Akan tetapi, selagi menunggu dewan bersidang, Ananda bertemu Vassakara ( Skt. Varshakara), perdana menteri Raja Ajatasattu . Ananda tahu darinya bahwa selain pasukan Magadha bersiap untuk menyerang Vajji, mereka juga bersiap-siap untuk menangkal serangan dari Raja Pajjota (Skt. Pradyota) dari Avanti (Skt. Avanti), kerajaan di barat Magadha. Oleh karena itu, walau Buddha tidak meniatkan adanya garis patriark yang mengepalai masyarakatnya, pengambil-alihan tampuk kekuasaan oleh Mahakassapa dipastikan telah berperan bagi kebertahanan ajaran dan masyarakat kewiharaan Buddha melewati masa-masa berbahaya dan tak pasti ini.

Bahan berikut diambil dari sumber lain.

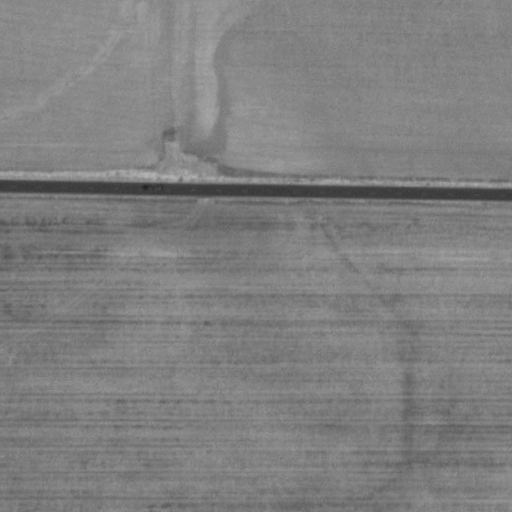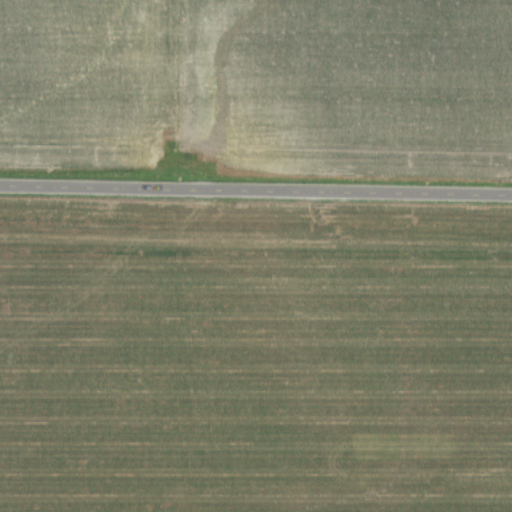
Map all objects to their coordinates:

Lima ratus arhat menghadiri Sidang Dewan Buddha Pertama ini, yang diadakan di Sattipanniguha (Skt. Saptaparnaguha), atau Gua Tujuh Daun, dekat Rajagaha.Mahakassapa mengetuai sidang, Ananda mendaraskan sebagian besar sutta dari ingatannya dan Upali (Skt. Upali) mendaraskan aturan-aturan vinaya tata tertib kewiharaan.Menuru corak Theravada dari sidang dewan ini, ajaran-ajaran abhidhamma (Skt. abhidharma) atas pokok-pokok pengetahuan khusus tidak didaraskan pada saat itu.Akan tetapi, dalam aliran Sarvastivada, corak Vaibhashika membenarkan bahwa Mahakassapa mendaraskan beberapa, tapi tidak semua, ajaran abhidhamma.Namun menurut pernyataan Sautrantika, ajaran-ajaran abhidharma ini sebetulnya bukanlah ucapan-ucapan Buddha, melainkan disusun oleh tujuh dari para arhat.

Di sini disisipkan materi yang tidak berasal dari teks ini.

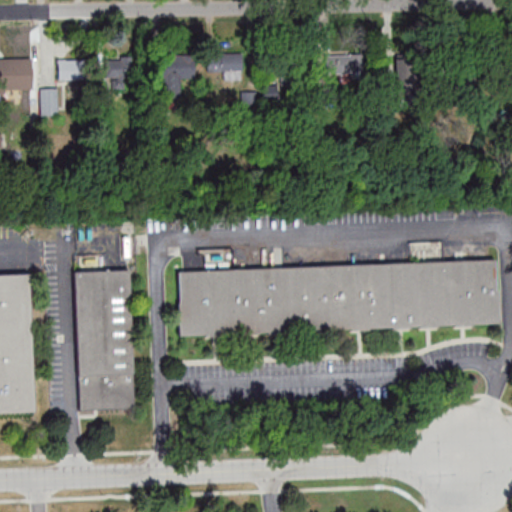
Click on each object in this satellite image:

Menurut aliran-aliran Tibet, Mahakassapa mengawali garis tujuh patriark (bstan-pa’i gtad-rabs bdun). Aliran-aliran Chan Cina, diikuti oleh aliran Son Korea dan Zen Jepang, menelusuri garis dua puluh delapan patriark di India, dengan Bodhidharma sebagai yang kedua puluh delapan. Bodhidharma merupakan seorang guru India yang membawa ajaran-ajaran Chan ke Cina. Di Asia Timur, ia dianggap sebagai Patriark Chan Pertama.

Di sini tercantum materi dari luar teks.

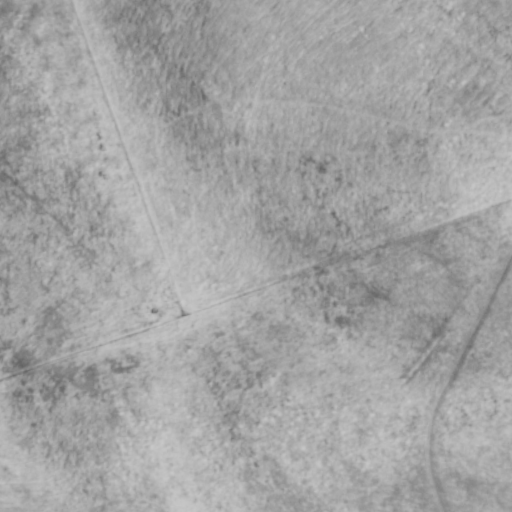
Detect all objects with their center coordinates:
road: (120, 510)
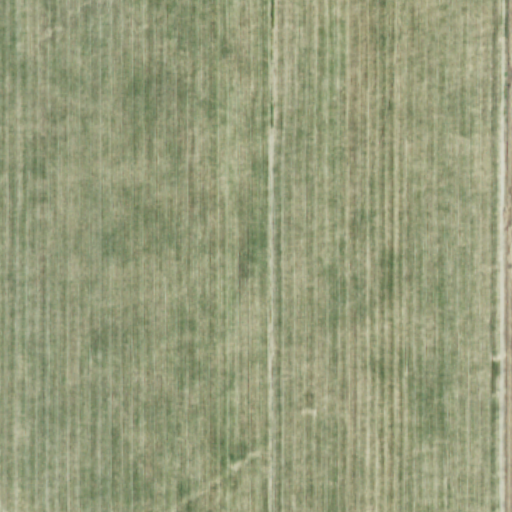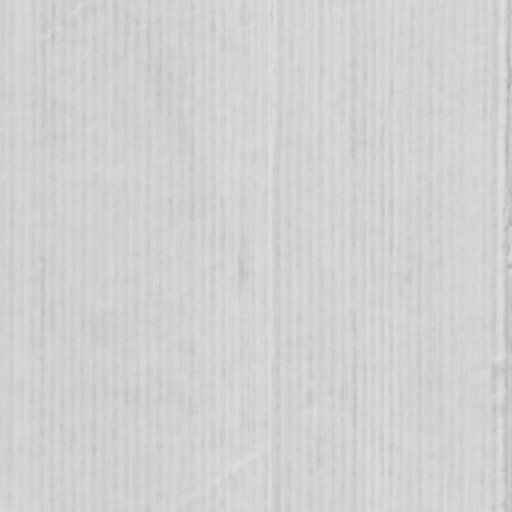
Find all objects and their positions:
crop: (255, 256)
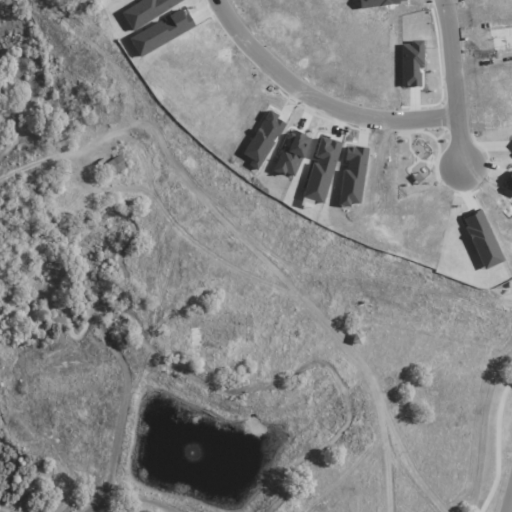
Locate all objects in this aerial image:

Kesimpulannya, kepustakaan Pali aliran Theravada membabarkan sebuah gambaran Buddha sebagai seorang pemimpin rohani yang berwibawa dan hampir-hampir mengenaskan, yang berjuang untuk membangun dan menyokong masyarakat murid dan pengikutnya yang terus berumbuh dalam melewati keadaan-keadaan yang amat sangat sulit.Ia telah menghadapi kongkalikong politik, beberapa peperangan, pembantaian rakyat tanah airnya, pengaduan di hadapan sebuah pemerintahan, tantangan atas kepemimpinannya dari orang yang berasal dari kumpulan muridnya, pembunuhan salah satu murid terdekatnya, dan pada akhirnya, kematian karena racun. Akan tetapi, di sepanjang seluruh cobaan berat ini, Buddha memelihara kedamaian cita dan tidak patah arang. Di sepanjang empat puluh enam tahun masa pengajarannya setelah mengalami pencerahan, ia tetap teguh terhadap tekadnya untuk menunjukkan pada dunia jalan pembebasan dan pencerahan.